According to Technocampus, the machine will enable R&D teams from each of the three divisions of EADS to identify the advantages and disadvantages of thermoplastic technologies and thus validate the choice of technology best suited to the design of future aerostructures, including those used in space launch vehicles. Toward this end, each of the financing partners will use the machine in the coming months to produce a demonstrator part. The first will be an A30X (next-generation A320) double-curvature lower fuselage skin measuring 5m/16 ft long by 1.6m to 2m (5.3 to 6.6 ft) in radius, made from 20 plies of high-strength carbon and PEEK or PPS matrix.

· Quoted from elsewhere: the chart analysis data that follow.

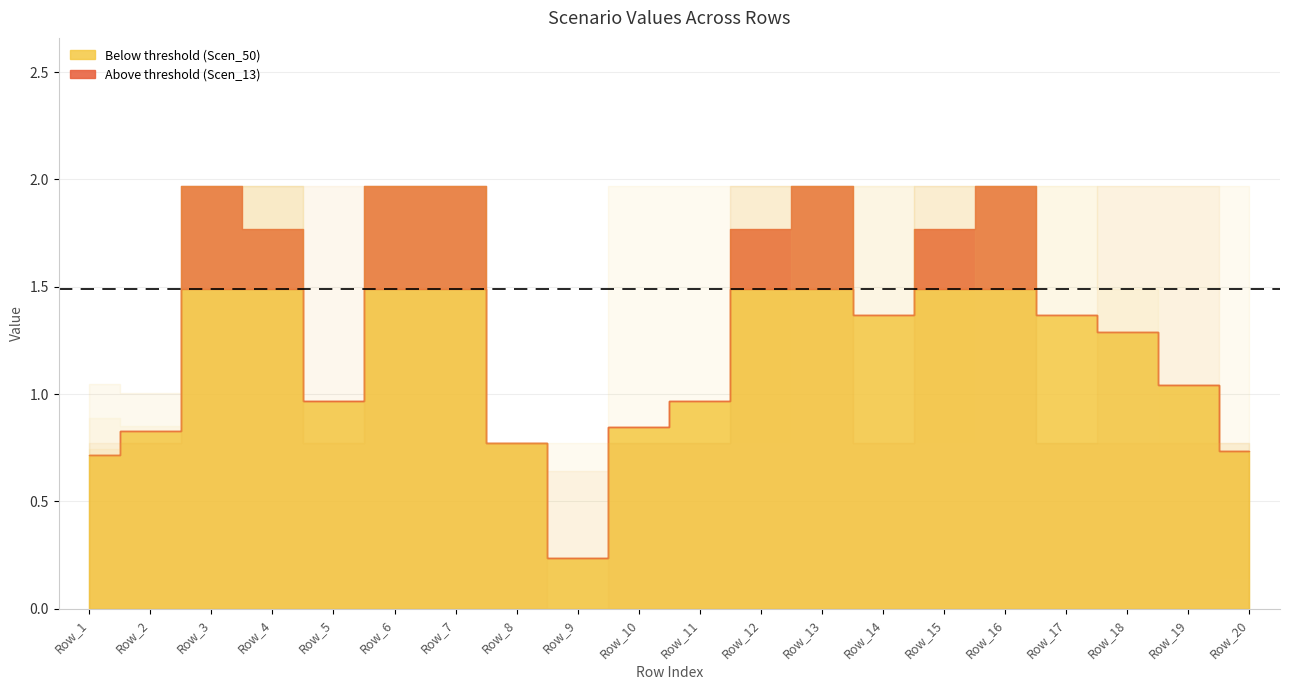

Is it true that Scen_27 equals 0.8 at Row_17?

True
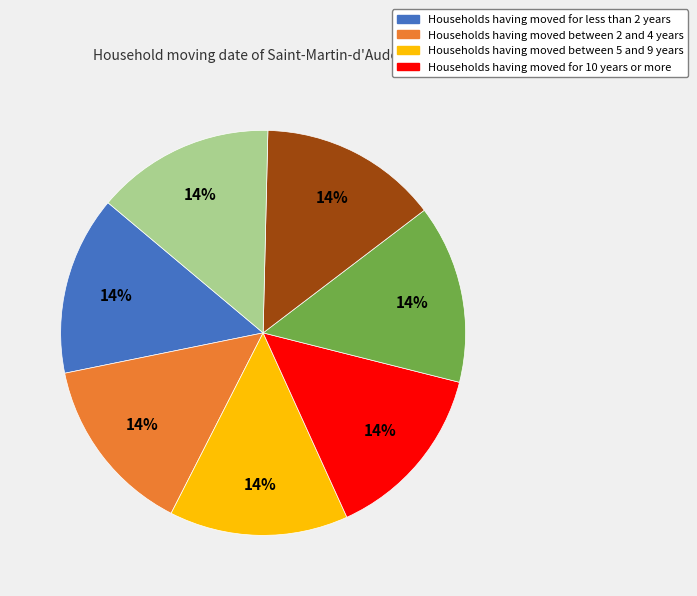

To the nearest percent, what is the average slice percentage?

14%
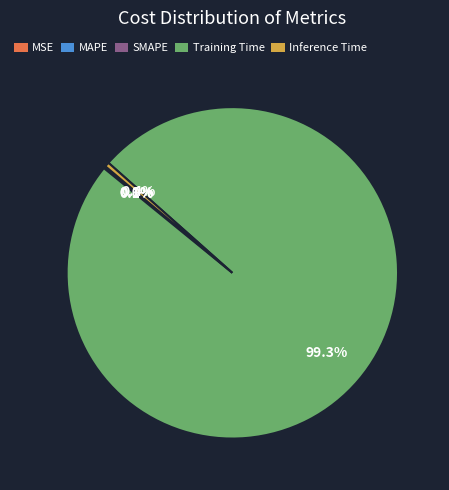

What percentage is NOT represented by Inference Time?

99.6%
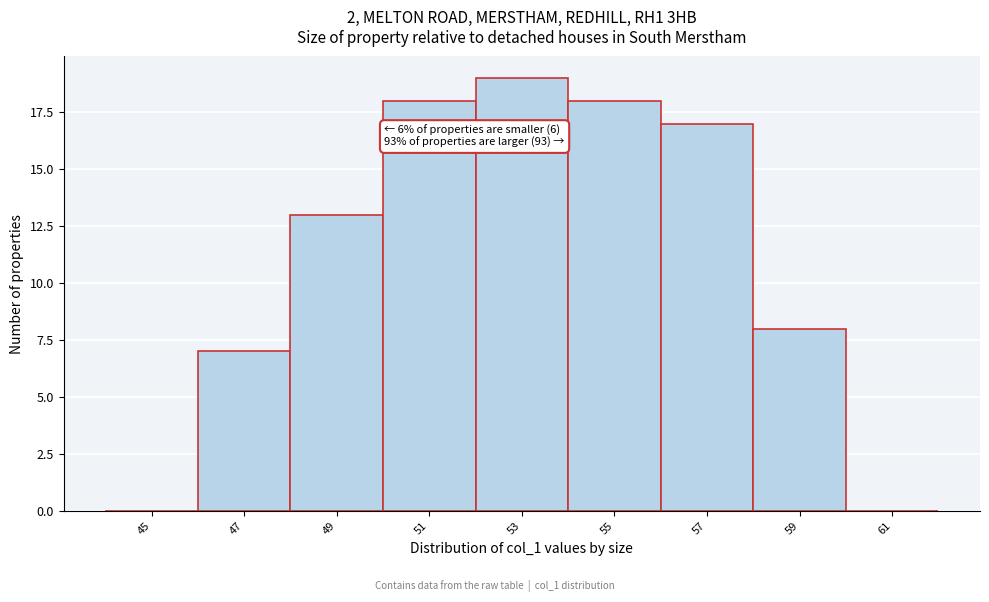

Reading left to right, extract all data points from this chart.

45=0	47=7	49=13	51=18	53=19	55=18	57=17	59=8	61=0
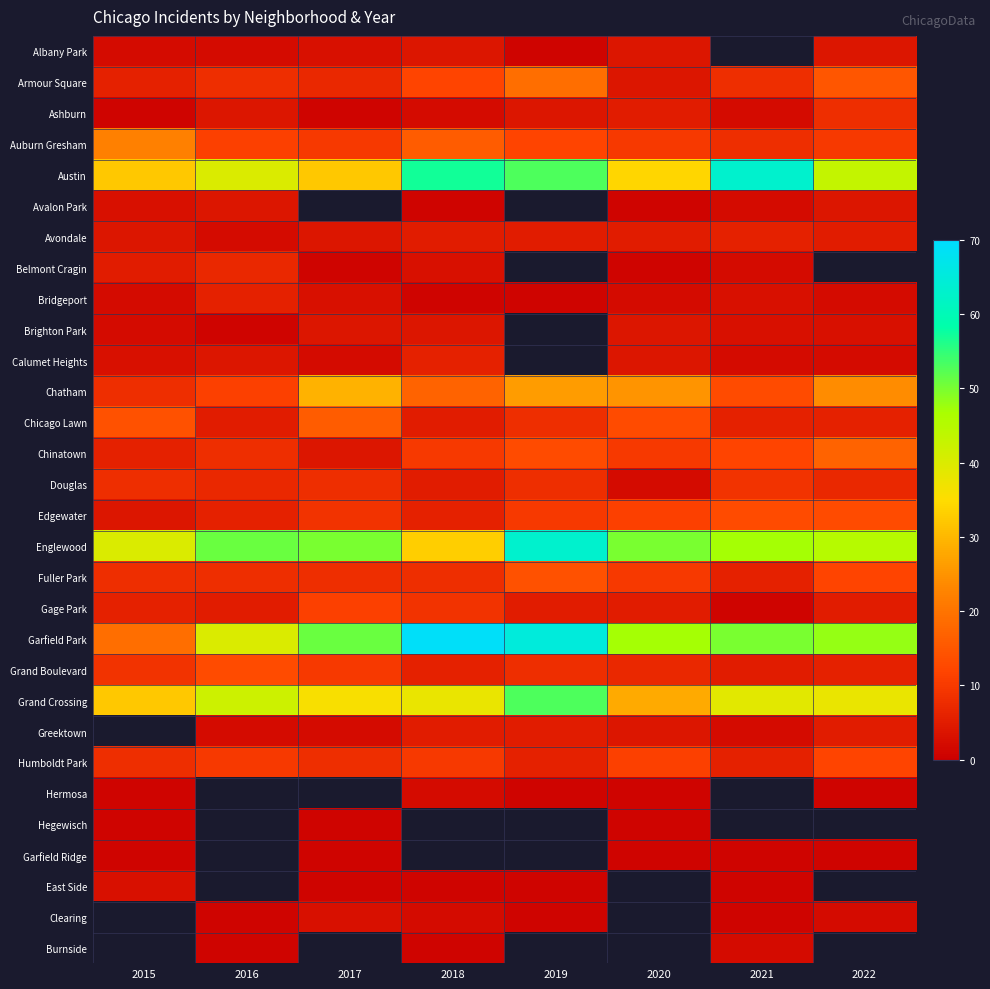

True or false: Avalon Park has a value of 1.0 at 2018.

True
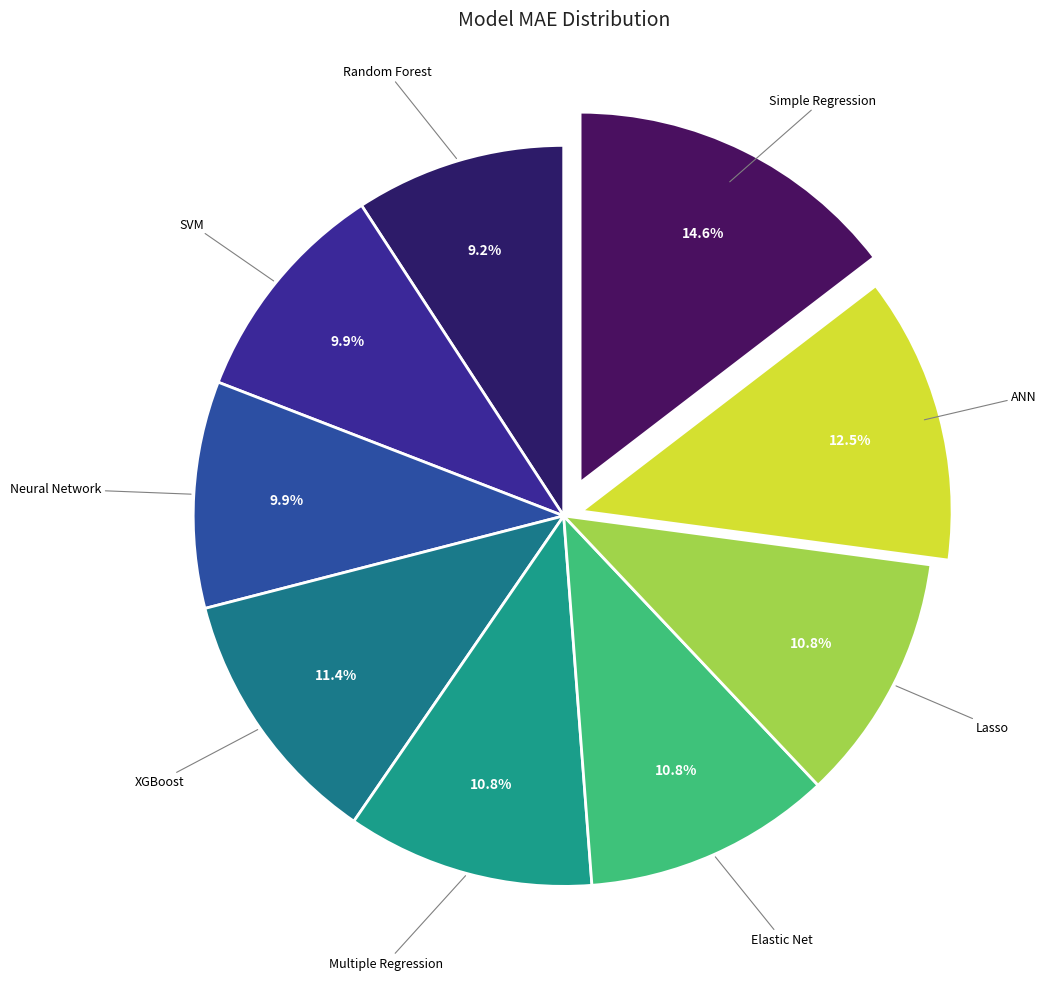

Count the number of slices in the pie.

9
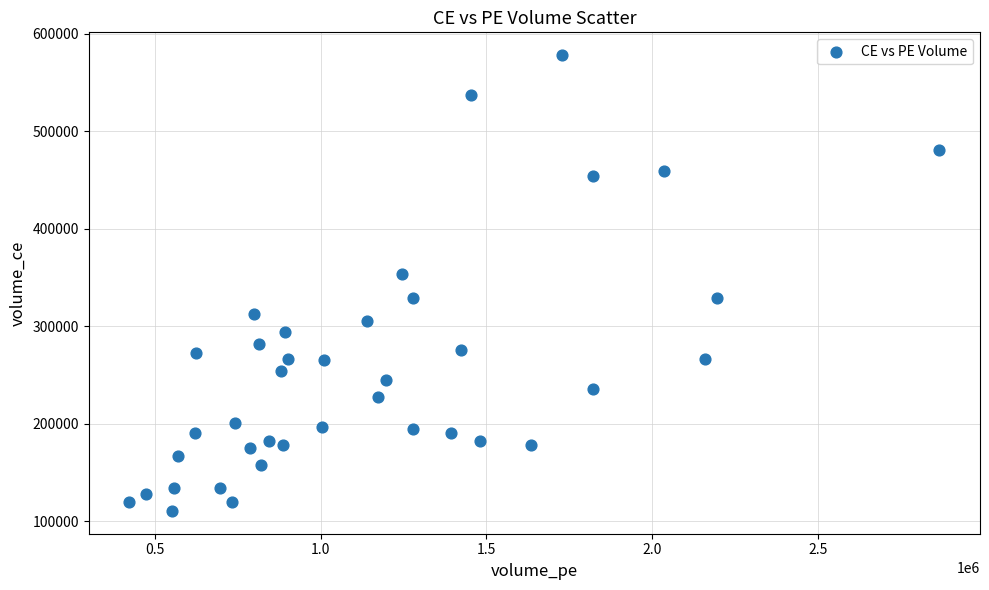

What Y value in the scatter plot is closest to 344212?

353250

Coriolis Composites (Queven, France) developed the machine. Its laser heating head, designed by Irepa Laser (Illkirch, France), has been modified to make the thermoplastic tapes flexible for precision application via a silicone roller. The head is mounted on a KUKA Robotics (Toronto, Ontario, Canada) robotic arm, which moves longitudinally on fixed rails. EADS cites economy as a driver for the thermoplastic system. Use of thermoplastics eliminates the need for frozen storage and autoclave processing currently required for thermoset prepregs, which increases productivity. Because thermoplastic prepreg is not tacky, it leaves no residue to clog tools or machinery. That fact, Technocampus officials report, has made it unnecessary to stop the machine for maintenance during the first six months of trial service.